*** Begin section ***
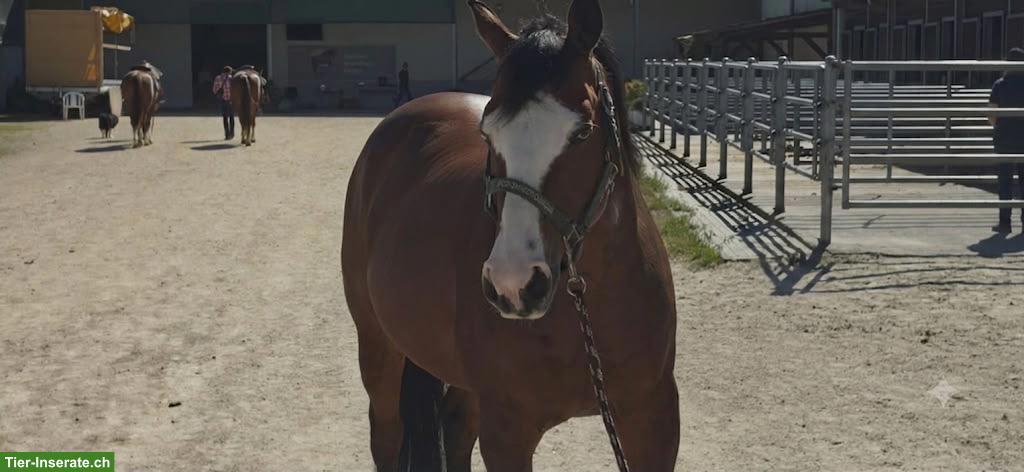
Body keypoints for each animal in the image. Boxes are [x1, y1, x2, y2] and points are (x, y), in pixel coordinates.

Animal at [340, 1, 679, 470]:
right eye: (488, 133)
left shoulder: (654, 420)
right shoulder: (507, 432)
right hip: (378, 343)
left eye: (583, 132)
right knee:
*** End section ***
TO DO
What belongs in the answer is each line above, reproduced exactly, and no picture.

EXERCISE RESPONSE
Body keypoints for each animal in the image. Boxes are [x1, y1, x2, y2] and points are (x, y), in pixel coordinates.

Animal at [340, 1, 679, 470]:
right eye: (488, 133)
left shoulder: (654, 420)
right shoulder: (507, 432)
right hip: (378, 343)
left eye: (583, 132)
right knee:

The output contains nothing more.